--- SOURCE DOCUMENT ---
To effectively execute these objectives, CFOs have historically had to wear three main hats: systemic strategist, change champion, and tactical technician. 

While these roles should remain core areas of focus for CFOs, the current economic climate demands a new hat — that of the cash flow optimizer. Facing another year of rising costs, they must push their companies to do more with less to enhance liquidity and improve profitability.

New Times, New Needs

Cash maintenance was historically a role for the CFO but became less of a priority in the era of low-interest rates and high growth. In recent years, CFOs were more focused on expanding quickly and seizing opportunities, and less on ensuring efficiency during the process. Now they must more closely watch cash inflows and outflows as economic factors put a damper on business activity and stifle growth. 

While each situation will have unique circumstances, CFOs wearing the cash flow optimizer hat can use a predictable, four-step improvement process to guide their efforts.

--- DATA SECTION ---
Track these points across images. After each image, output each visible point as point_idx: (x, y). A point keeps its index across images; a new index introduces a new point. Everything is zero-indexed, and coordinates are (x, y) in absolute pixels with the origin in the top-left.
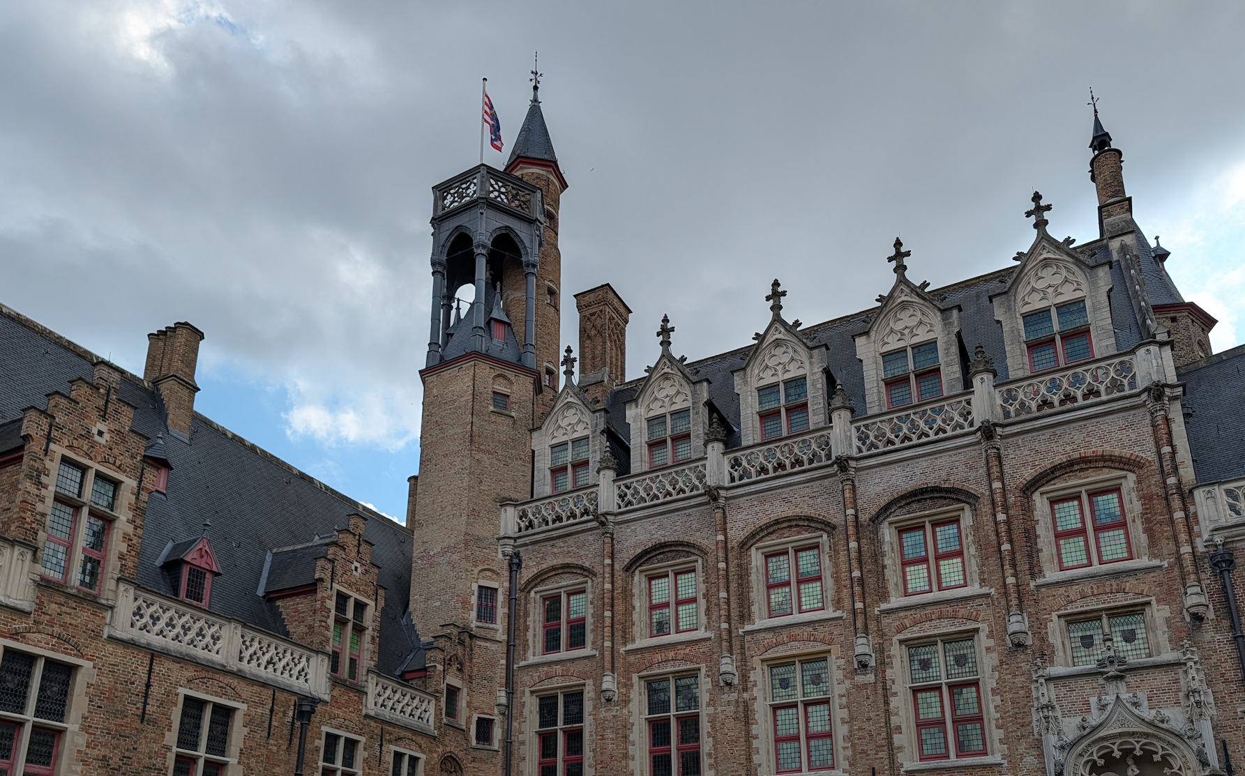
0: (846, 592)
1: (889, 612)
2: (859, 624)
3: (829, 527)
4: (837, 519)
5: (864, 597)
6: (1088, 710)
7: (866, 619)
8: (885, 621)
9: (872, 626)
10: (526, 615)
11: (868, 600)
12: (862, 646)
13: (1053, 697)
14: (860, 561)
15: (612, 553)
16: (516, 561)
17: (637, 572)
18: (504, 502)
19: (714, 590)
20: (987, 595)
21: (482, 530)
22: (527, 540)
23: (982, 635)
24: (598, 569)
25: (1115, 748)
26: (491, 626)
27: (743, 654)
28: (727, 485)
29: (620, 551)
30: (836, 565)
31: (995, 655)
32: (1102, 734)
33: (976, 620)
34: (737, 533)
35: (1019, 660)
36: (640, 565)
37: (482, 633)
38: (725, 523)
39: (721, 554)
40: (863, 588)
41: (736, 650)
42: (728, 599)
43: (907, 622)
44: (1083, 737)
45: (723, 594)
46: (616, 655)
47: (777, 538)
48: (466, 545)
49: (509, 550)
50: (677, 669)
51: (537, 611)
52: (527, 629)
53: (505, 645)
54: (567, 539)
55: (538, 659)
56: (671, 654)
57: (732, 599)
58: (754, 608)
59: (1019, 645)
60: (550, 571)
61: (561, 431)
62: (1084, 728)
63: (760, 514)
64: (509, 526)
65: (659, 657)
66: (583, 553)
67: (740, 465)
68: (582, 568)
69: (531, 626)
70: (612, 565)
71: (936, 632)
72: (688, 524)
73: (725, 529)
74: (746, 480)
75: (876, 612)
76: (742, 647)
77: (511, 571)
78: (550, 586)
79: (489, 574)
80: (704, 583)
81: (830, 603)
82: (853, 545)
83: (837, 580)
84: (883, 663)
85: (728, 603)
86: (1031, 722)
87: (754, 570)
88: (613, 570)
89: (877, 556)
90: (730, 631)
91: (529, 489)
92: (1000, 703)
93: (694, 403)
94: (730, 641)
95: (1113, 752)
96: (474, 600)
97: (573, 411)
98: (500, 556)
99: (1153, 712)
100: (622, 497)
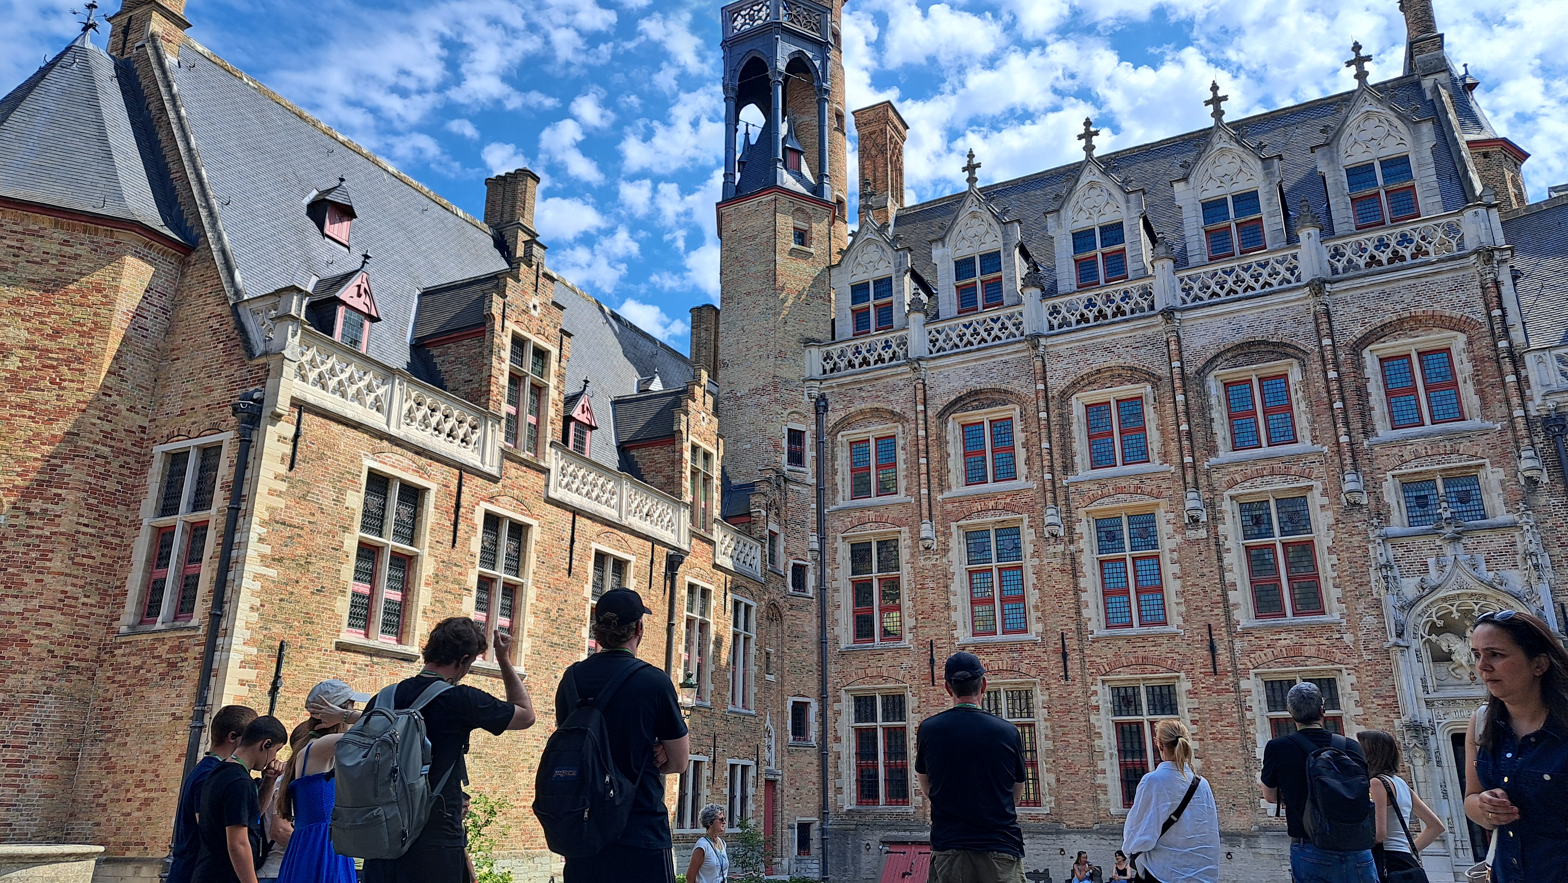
0: (1173, 446)
1: (1218, 467)
2: (1189, 478)
3: (1154, 379)
4: (1164, 372)
5: (1193, 452)
6: (1427, 571)
7: (1195, 473)
8: (1215, 476)
9: (1203, 481)
10: (834, 458)
11: (1197, 455)
12: (1192, 501)
13: (1391, 558)
14: (1187, 413)
15: (925, 399)
16: (823, 403)
17: (950, 418)
18: (808, 342)
19: (1035, 440)
20: (1320, 453)
21: (787, 372)
22: (834, 383)
23: (1317, 493)
24: (911, 415)
25: (1454, 609)
26: (801, 469)
27: (1068, 505)
28: (1045, 333)
29: (933, 397)
30: (1161, 417)
31: (1330, 513)
32: (1441, 594)
33: (1309, 478)
34: (1057, 384)
35: (1355, 519)
36: (954, 412)
37: (793, 475)
38: (1045, 372)
39: (1042, 404)
40: (1192, 442)
41: (1061, 501)
42: (1051, 449)
43: (1238, 478)
44: (1422, 597)
45: (1045, 445)
46: (933, 502)
47: (1099, 388)
48: (775, 387)
49: (815, 393)
50: (998, 518)
51: (845, 455)
52: (835, 472)
53: (814, 488)
54: (875, 383)
55: (848, 503)
56: (991, 504)
57: (1054, 449)
58: (1077, 459)
59: (1355, 505)
60: (858, 415)
61: (861, 269)
62: (1424, 589)
63: (1081, 364)
64: (814, 368)
65: (978, 506)
66: (892, 398)
67: (1059, 313)
68: (892, 412)
69: (840, 470)
70: (925, 411)
71: (1268, 488)
72: (1005, 371)
73: (1045, 378)
74: (1065, 329)
75: (1206, 467)
76: (1067, 499)
77: (817, 413)
78: (858, 433)
79: (796, 416)
80: (1023, 431)
81: (1156, 457)
82: (1180, 398)
83: (1163, 433)
84: (1215, 518)
85: (1051, 454)
86: (1369, 582)
87: (1075, 420)
88: (926, 416)
89: (1204, 409)
90: (1053, 482)
91: (830, 329)
92: (1337, 562)
93: (1005, 244)
94: (1054, 492)
95: (1452, 613)
96: (785, 443)
97: (872, 248)
98: (806, 398)
99: (1491, 574)
100: (934, 342)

--- WHAT THE EXERCISE ASKS ---
Which hats does the passage on CFOs name, including the new one?

--- COMPLETED EXERCISE ---
Systemic strategist, change champion, tactical technician, and cash flow optimizer.